## [How to complete this task]
Give back the full data character for character.
=== Begin Enclosure ===
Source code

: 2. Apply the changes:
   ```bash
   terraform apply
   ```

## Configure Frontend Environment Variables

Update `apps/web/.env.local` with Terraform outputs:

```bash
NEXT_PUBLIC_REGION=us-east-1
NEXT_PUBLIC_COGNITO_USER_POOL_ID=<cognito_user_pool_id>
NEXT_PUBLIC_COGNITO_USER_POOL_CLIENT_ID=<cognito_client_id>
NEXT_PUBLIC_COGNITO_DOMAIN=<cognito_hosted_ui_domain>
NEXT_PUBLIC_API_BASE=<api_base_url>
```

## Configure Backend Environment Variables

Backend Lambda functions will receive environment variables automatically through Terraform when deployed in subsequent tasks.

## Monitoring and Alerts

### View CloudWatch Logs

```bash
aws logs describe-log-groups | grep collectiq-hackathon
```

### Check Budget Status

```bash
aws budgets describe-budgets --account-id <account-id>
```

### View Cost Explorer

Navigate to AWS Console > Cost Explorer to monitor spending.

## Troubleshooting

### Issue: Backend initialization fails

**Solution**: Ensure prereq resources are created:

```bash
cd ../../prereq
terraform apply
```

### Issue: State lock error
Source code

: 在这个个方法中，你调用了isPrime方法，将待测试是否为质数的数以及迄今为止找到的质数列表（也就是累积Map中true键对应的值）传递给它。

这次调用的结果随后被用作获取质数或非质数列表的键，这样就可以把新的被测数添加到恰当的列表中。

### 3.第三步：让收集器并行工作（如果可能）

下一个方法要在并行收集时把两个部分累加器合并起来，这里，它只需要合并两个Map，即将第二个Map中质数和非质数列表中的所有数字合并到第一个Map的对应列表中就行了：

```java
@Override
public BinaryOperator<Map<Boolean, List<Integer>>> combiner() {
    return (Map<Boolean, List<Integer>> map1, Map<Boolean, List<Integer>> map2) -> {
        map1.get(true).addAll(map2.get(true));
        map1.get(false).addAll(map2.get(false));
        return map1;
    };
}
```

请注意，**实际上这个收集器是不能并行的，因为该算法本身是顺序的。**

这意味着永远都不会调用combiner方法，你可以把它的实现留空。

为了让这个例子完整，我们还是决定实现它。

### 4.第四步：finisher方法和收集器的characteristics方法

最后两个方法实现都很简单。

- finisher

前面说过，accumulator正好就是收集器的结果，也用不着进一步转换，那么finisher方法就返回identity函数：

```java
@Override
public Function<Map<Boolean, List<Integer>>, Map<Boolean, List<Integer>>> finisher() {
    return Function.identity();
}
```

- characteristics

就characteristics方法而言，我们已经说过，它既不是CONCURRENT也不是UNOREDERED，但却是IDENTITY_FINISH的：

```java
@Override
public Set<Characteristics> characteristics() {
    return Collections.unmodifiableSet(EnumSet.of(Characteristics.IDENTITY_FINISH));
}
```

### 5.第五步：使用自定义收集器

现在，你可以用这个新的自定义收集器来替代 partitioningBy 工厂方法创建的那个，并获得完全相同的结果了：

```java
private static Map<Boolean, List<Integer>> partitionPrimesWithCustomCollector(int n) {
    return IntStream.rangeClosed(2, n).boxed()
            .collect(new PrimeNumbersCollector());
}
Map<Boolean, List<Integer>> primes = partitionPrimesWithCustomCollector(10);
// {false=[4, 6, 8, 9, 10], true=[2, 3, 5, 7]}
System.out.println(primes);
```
=== End Enclosure ===
## [Output for this task]
Source code

: 2. Apply the changes:
   ```bash
   terraform apply
   ```

## Configure Frontend Environment Variables

Update `apps/web/.env.local` with Terraform outputs:

```bash
NEXT_PUBLIC_REGION=us-east-1
NEXT_PUBLIC_COGNITO_USER_POOL_ID=<cognito_user_pool_id>
NEXT_PUBLIC_COGNITO_USER_POOL_CLIENT_ID=<cognito_client_id>
NEXT_PUBLIC_COGNITO_DOMAIN=<cognito_hosted_ui_domain>
NEXT_PUBLIC_API_BASE=<api_base_url>
```

## Configure Backend Environment Variables

Backend Lambda functions will receive environment variables automatically through Terraform when deployed in subsequent tasks.

## Monitoring and Alerts

### View CloudWatch Logs

```bash
aws logs describe-log-groups | grep collectiq-hackathon
```

### Check Budget Status

```bash
aws budgets describe-budgets --account-id <account-id>
```

### View Cost Explorer

Navigate to AWS Console > Cost Explorer to monitor spending.

## Troubleshooting

### Issue: Backend initialization fails

**Solution**: Ensure prereq resources are created:

```bash
cd ../../prereq
terraform apply
```

### Issue: State lock error
Source code

: 在这个个方法中，你调用了isPrime方法，将待测试是否为质数的数以及迄今为止找到的质数列表（也就是累积Map中true键对应的值）传递给它。

这次调用的结果随后被用作获取质数或非质数列表的键，这样就可以把新的被测数添加到恰当的列表中。

### 3.第三步：让收集器并行工作（如果可能）

下一个方法要在并行收集时把两个部分累加器合并起来，这里，它只需要合并两个Map，即将第二个Map中质数和非质数列表中的所有数字合并到第一个Map的对应列表中就行了：

```java
@Override
public BinaryOperator<Map<Boolean, List<Integer>>> combiner() {
    return (Map<Boolean, List<Integer>> map1, Map<Boolean, List<Integer>> map2) -> {
        map1.get(true).addAll(map2.get(true));
        map1.get(false).addAll(map2.get(false));
        return map1;
    };
}
```

请注意，**实际上这个收集器是不能并行的，因为该算法本身是顺序的。**

这意味着永远都不会调用combiner方法，你可以把它的实现留空。

为了让这个例子完整，我们还是决定实现它。

### 4.第四步：finisher方法和收集器的characteristics方法

最后两个方法实现都很简单。

- finisher

前面说过，accumulator正好就是收集器的结果，也用不着进一步转换，那么finisher方法就返回identity函数：

```java
@Override
public Function<Map<Boolean, List<Integer>>, Map<Boolean, List<Integer>>> finisher() {
    return Function.identity();
}
```

- characteristics

就characteristics方法而言，我们已经说过，它既不是CONCURRENT也不是UNOREDERED，但却是IDENTITY_FINISH的：

```java
@Override
public Set<Characteristics> characteristics() {
    return Collections.unmodifiableSet(EnumSet.of(Characteristics.IDENTITY_FINISH));
}
```

### 5.第五步：使用自定义收集器

现在，你可以用这个新的自定义收集器来替代 partitioningBy 工厂方法创建的那个，并获得完全相同的结果了：

```java
private static Map<Boolean, List<Integer>> partitionPrimesWithCustomCollector(int n) {
    return IntStream.rangeClosed(2, n).boxed()
            .collect(new PrimeNumbersCollector());
}
Map<Boolean, List<Integer>> primes = partitionPrimesWithCustomCollector(10);
// {false=[4, 6, 8, 9, 10], true=[2, 3, 5, 7]}
System.out.println(primes);
```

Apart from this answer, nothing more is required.